§ Assignment
Whenever a line in the records below contains "data", pick it out.
::::::::
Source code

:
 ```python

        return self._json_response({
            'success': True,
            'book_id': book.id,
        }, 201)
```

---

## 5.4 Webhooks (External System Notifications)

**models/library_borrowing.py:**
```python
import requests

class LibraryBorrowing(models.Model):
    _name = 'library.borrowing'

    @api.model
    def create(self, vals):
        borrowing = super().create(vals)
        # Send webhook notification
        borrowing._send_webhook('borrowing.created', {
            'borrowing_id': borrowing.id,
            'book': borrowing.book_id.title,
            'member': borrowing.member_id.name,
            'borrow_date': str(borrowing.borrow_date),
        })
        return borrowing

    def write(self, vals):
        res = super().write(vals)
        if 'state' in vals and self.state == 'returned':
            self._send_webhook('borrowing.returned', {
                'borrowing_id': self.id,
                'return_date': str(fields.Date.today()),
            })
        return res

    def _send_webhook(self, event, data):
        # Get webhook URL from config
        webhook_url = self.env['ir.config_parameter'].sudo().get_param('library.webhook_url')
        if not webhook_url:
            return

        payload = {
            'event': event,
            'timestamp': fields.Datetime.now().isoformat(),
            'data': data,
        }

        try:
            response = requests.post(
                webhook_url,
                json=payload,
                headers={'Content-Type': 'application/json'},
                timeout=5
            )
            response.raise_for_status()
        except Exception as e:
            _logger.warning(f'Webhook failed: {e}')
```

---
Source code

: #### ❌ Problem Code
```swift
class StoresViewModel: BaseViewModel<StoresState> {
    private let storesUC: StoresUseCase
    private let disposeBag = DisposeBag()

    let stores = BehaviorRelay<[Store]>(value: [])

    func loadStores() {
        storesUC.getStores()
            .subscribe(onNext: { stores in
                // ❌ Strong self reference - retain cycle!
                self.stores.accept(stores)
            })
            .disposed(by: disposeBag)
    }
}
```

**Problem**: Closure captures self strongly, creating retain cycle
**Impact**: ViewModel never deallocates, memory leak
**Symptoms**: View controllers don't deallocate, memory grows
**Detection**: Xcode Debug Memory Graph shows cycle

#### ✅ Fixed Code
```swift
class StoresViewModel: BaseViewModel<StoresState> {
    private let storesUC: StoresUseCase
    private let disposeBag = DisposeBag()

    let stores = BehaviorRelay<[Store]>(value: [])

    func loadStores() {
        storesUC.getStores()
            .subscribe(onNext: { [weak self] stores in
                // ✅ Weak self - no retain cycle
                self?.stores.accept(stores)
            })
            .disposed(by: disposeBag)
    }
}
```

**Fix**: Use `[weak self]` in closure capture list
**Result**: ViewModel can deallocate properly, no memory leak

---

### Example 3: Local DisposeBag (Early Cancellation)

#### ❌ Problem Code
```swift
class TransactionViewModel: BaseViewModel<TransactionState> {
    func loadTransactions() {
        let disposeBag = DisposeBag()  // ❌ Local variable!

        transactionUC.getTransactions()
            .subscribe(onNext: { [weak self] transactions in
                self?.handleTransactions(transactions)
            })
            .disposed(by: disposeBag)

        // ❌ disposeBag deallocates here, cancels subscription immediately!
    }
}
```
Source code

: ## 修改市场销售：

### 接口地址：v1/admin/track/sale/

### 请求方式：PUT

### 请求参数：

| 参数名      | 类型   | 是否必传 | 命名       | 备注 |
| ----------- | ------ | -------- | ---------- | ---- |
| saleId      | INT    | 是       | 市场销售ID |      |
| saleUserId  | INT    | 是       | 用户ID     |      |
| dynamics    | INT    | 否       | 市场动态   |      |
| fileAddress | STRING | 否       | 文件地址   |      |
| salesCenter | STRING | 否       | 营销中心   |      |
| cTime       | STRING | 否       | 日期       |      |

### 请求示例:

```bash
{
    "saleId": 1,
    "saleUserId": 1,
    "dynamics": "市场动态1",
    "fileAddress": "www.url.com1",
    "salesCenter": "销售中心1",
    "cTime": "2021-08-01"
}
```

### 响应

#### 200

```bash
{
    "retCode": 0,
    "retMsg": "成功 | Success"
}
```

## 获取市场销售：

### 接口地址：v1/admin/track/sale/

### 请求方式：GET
::::::::
§ Answer to this problem
    def _send_webhook(self, event, data):
            'data': data,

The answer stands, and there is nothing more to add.